[[ Study material, beginning ]]
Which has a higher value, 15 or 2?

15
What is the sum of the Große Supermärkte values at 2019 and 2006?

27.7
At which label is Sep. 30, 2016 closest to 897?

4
[[ Study material, end ]]
[[ Study material, beginning ]]
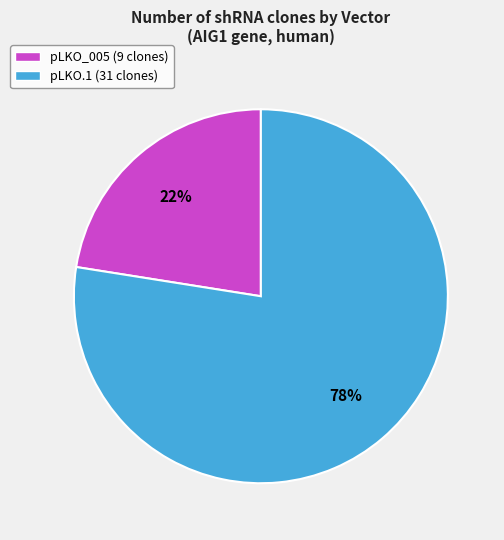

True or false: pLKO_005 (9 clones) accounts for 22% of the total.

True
[[ Study material, end ]]
§ The task
Copy out the stretch of material from the line containing "Which has a higher value, 15 or 2?" through the line containing "At which label", word for word and including both of those lines.

§ Task answer
Which has a higher value, 15 or 2?

15
What is the sum of the Große Supermärkte values at 2019 and 2006?

27.7
At which label is Sep. 30, 2016 closest to 897?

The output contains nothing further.